Dienstag, 1. Juni 2010

EIN DEUTSCHLEHRER MIT DEM FAHRRAD


Schüler haben so etwas noch nicht gesehen, ein Lehrer, der täglich mit dem Fahrrad in die Schule fährt. Hier im nördlichen Teil des Landes sind die mit Zweirädern fahrenden Leute König. Bis jetzt war das Fahrrad ein Transportmittel für Schüler und einfache Leute mit unsicheren Einkommensmöglichkeiten. Seit letztem Jahr komme ich als radfahrender Lehrer mit ins Spiel. Ein Gymnasiallehrer mit einem Fahrrad!
Am Anfang war es den Kollegen schwer zu verstehen, dass ich mit dem Fahrrad in die Schule kommen kann. Sie hatten Recht, denn es gibt einen Parkplatz nur für Lehrkräfte mit Autos oder Motorrädern, aber keinen für Lehrer mit Fahrrädern. Eine Kollegin meinte, es sei nicht pädagogisch, sich mit solch einem Fahrzeug nicht von den Schülern zu unterscheiden. Das führe zu einem Mangel an Autorität den Lernenden gegenüber. Den Schülern kam es am Anfang komisch vor, mit ihrem Lehrer in einer langsamen und mühsamen Fortbewegungsart unterwegs zu sein. Sie waren es gewohnt, Lehrer bzw. Beamte der Oberschicht mit Geländewagen oder klimatisierten Dienstwagen, wie sie ihnen aufgrund ihres Gehalt zukämen, zu sehen.

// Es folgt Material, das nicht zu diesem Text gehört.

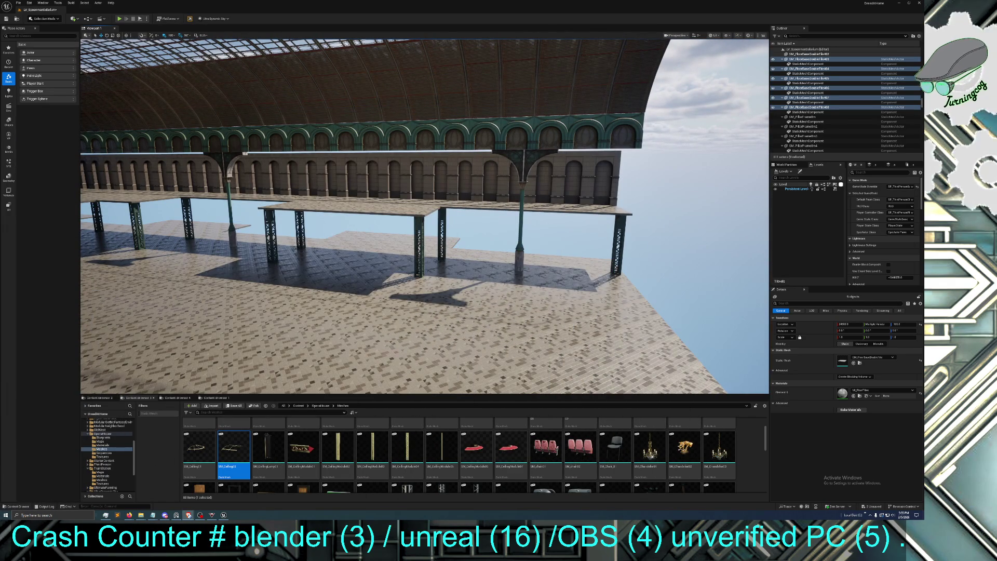
{"action": "left_click", "coordinate": [189, 515]}
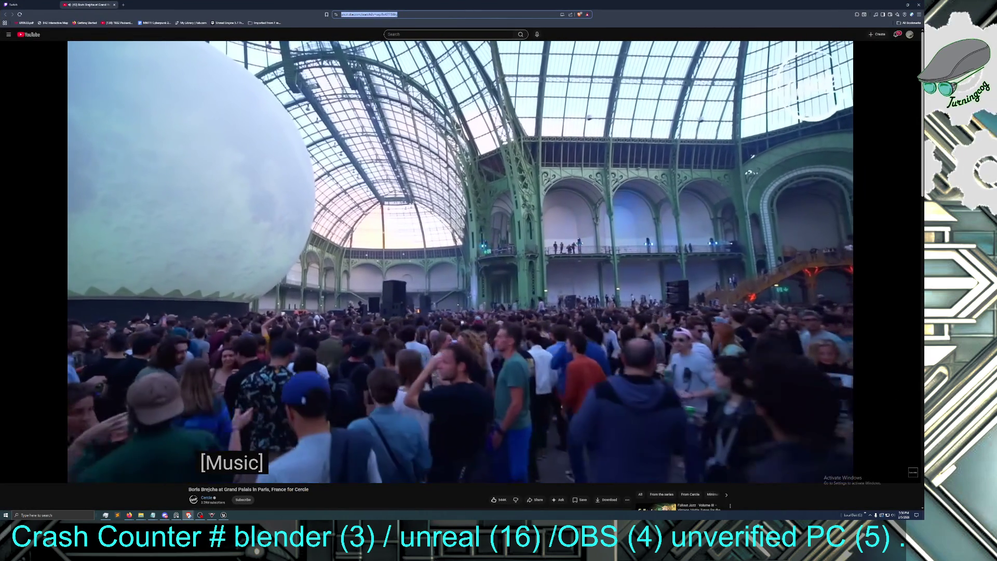
Restore down the YouTube window and drag it off the left screen edge to uncover Unreal
{"action": "key", "text": "alt+Tab"}
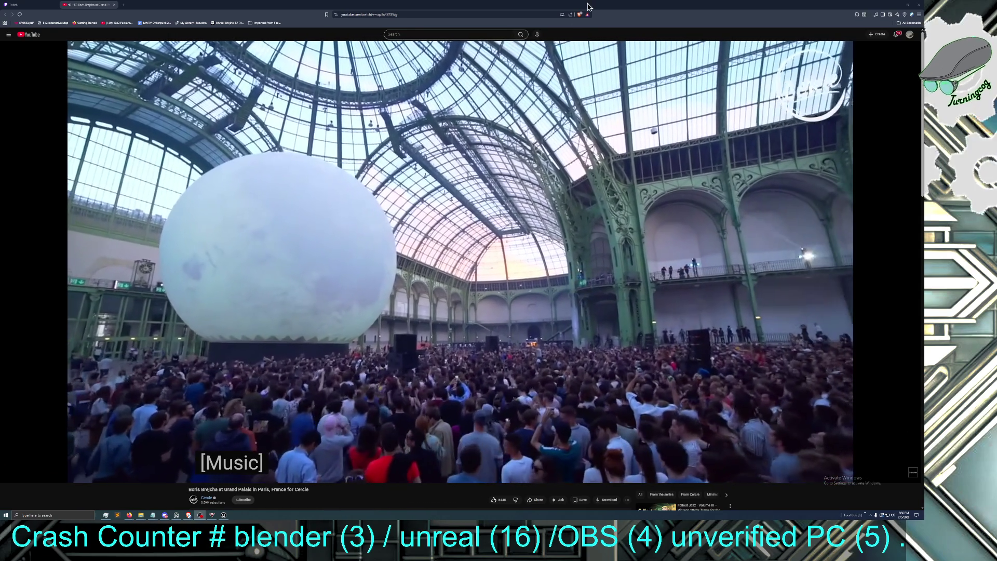
{"action": "left_click_drag", "start_coordinate": [623, 4], "coordinate": [570, 18]}
{"action": "left_click_drag", "start_coordinate": [376, 158], "coordinate": [0, 281]}
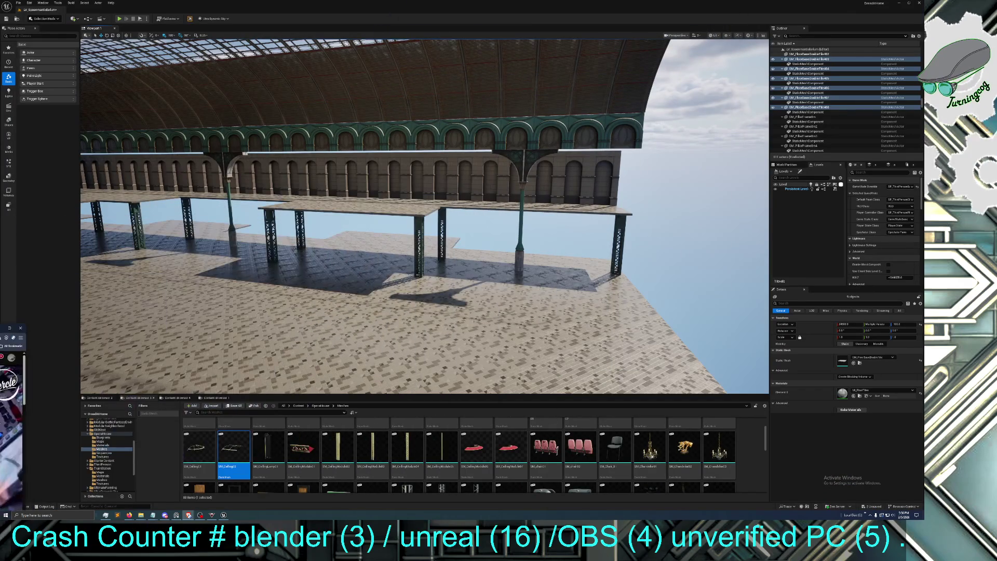
Fly above the central walkway toward the left arcade, then bring up the PureRef board full screen
{"action": "left_click_drag", "start_coordinate": [456, 235], "coordinate": [456, 235]}
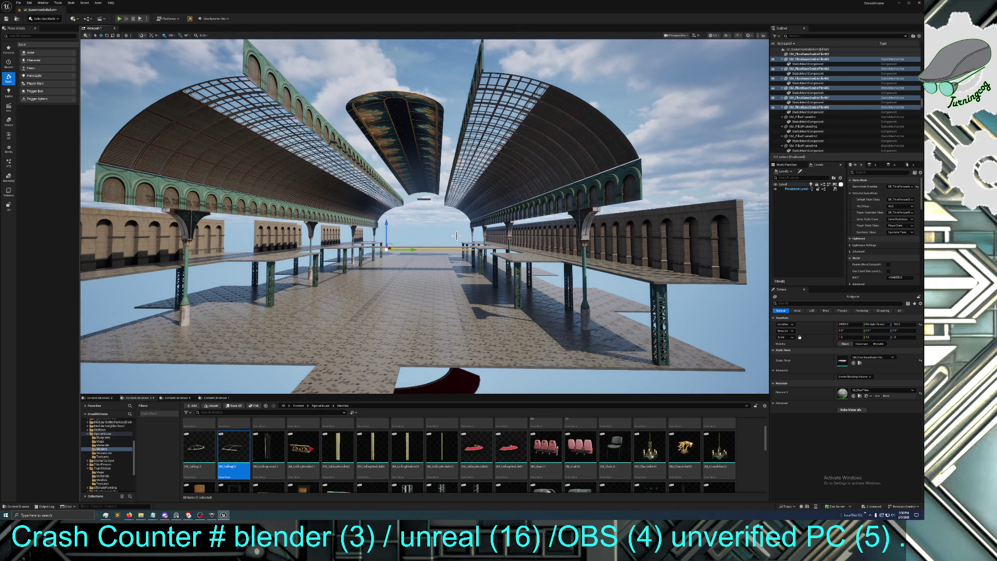
{"action": "mouse_move", "coordinate": [450, 232]}
{"action": "left_mouse_down"}
{"action": "mouse_move", "coordinate": [450, 207]}
{"action": "mouse_move", "coordinate": [420, 208]}
{"action": "mouse_move", "coordinate": [498, 203]}
{"action": "mouse_move", "coordinate": [480, 206]}
{"action": "left_mouse_up"}
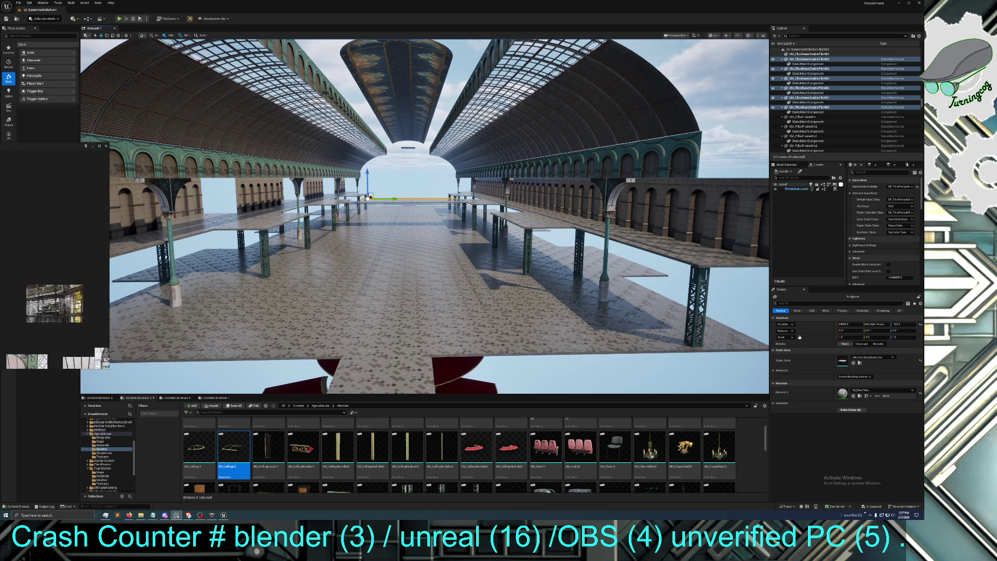
{"action": "left_click", "coordinate": [176, 514]}
{"action": "key", "text": "ctrl+f"}
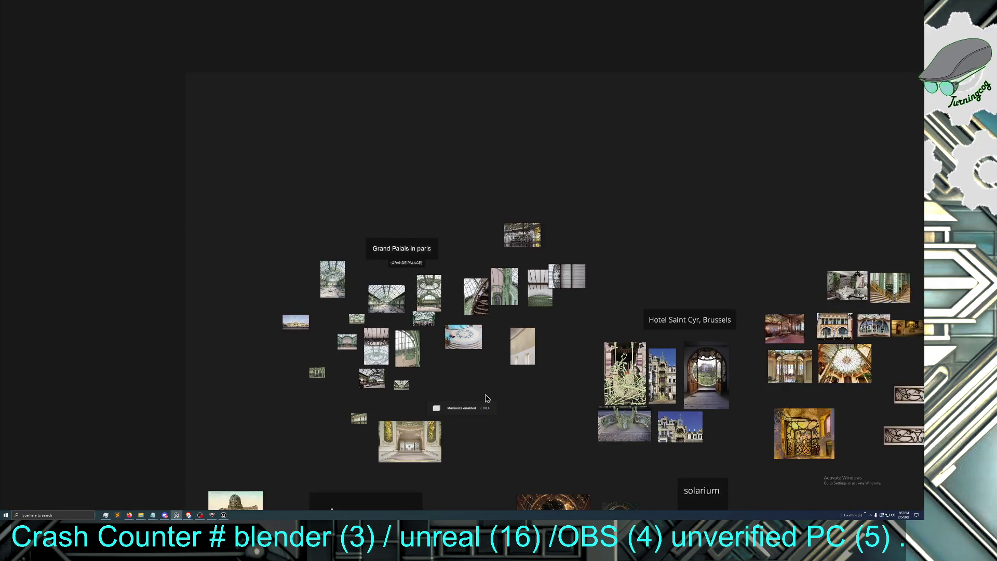
Pan across the Hotel Saint Cyr and Art Nouveau interior photos toward the solarium, sky walk and arcade sections
{"action": "scroll", "coordinate": [487, 397], "scroll_direction": "up", "scroll_amount": 4}
{"action": "mouse_move", "coordinate": [488, 398]}
{"action": "left_mouse_down"}
{"action": "mouse_move", "coordinate": [625, 459]}
{"action": "mouse_move", "coordinate": [592, 387]}
{"action": "mouse_move", "coordinate": [234, 164]}
{"action": "mouse_move", "coordinate": [322, 285]}
{"action": "mouse_move", "coordinate": [260, 312]}
{"action": "mouse_move", "coordinate": [294, 408]}
{"action": "left_mouse_up"}
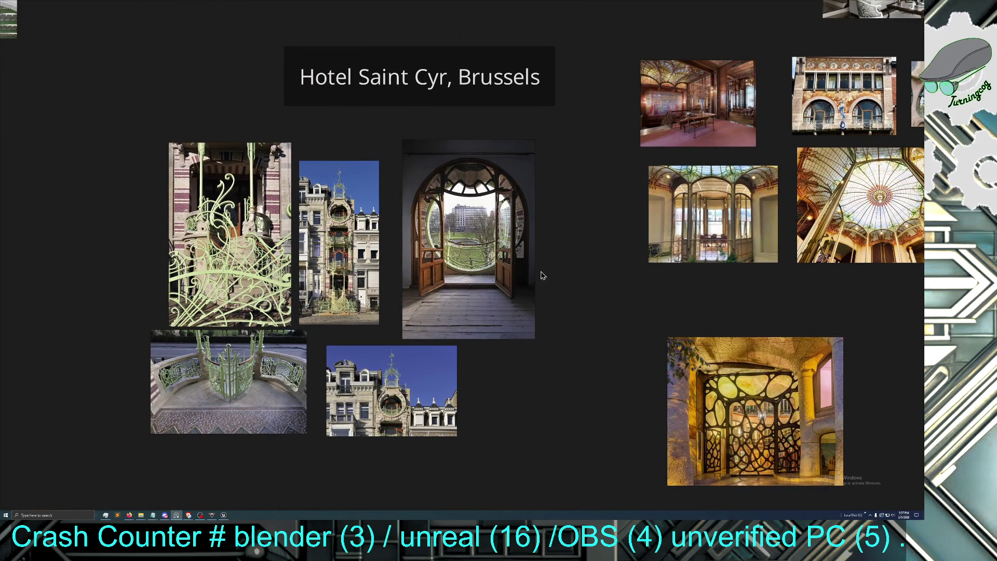
{"action": "mouse_move", "coordinate": [610, 264]}
{"action": "left_mouse_down"}
{"action": "mouse_move", "coordinate": [545, 299]}
{"action": "mouse_move", "coordinate": [447, 283]}
{"action": "left_mouse_up"}
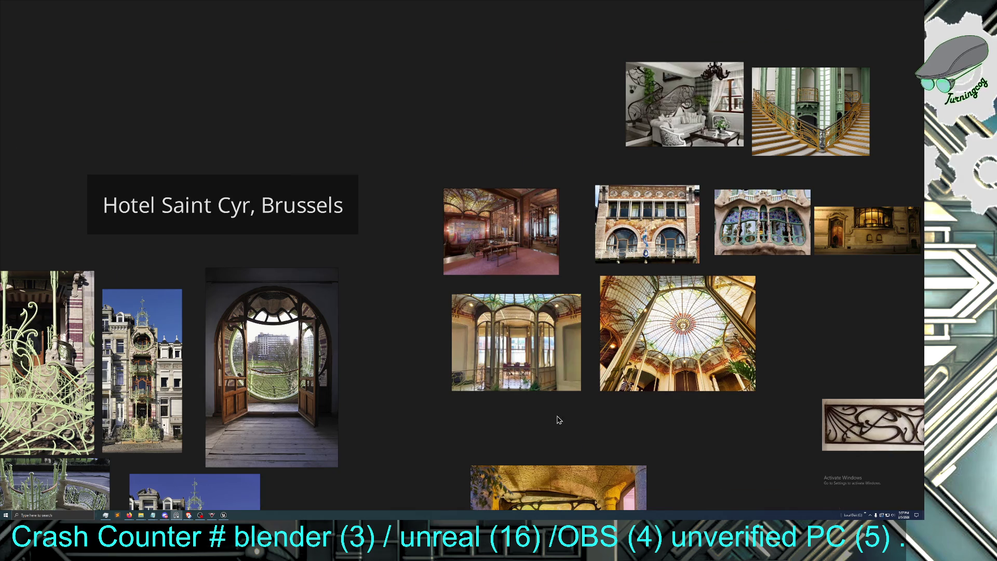
{"action": "left_click_drag", "start_coordinate": [560, 419], "coordinate": [414, 312]}
{"action": "mouse_move", "coordinate": [748, 356]}
{"action": "left_mouse_down"}
{"action": "mouse_move", "coordinate": [681, 370]}
{"action": "mouse_move", "coordinate": [516, 357]}
{"action": "left_mouse_up"}
{"action": "scroll", "coordinate": [681, 369], "scroll_direction": "down", "scroll_amount": 2}
{"action": "scroll", "coordinate": [587, 405], "scroll_direction": "down", "scroll_amount": 2}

Radfahren ist eine Lifestyle-Kultur rund um die Pedale. Ich kenne die deutsche Kultur seit langem gut und ahme gerne nach, was ich positiv daran finde. 80% der deutschen Haushalte besitzen Fahrräder. In einigen deutschen Städten wie Münster gibt es doppelt so viele Fahrräder wie Einwohner. Besonders interessant in Deutschland sind die Radfahrwege, die die Spazierfahrt angenehmer machen.
Bein uns wird die Luft ständig von alten importierten Autos verschmutzt. Der Preis des Benzins wird immer teurer. Die Leute werden immer durch Mangel an Bewegung körperlich träge und krank. Also los mit dem Fahrrad! Es ist umweltfreundlich, gesünder, preiswert und leicht.
Der Klimawandel wird heute mehr thematisiert denn je. Ökologische Verkehrsmittel sollten auch bei uns eingeführt werden.
„Das heißt Global denken - lokal handeln“. Wir Erzieher sollten mit gutem Beispiel vorangehen.
Wir sind Wegweiser des neuen Bewegungstrends. Umweltschutz kann mit uns beginnen, lassen wir uns diese Gelegenheit nicht entgehen.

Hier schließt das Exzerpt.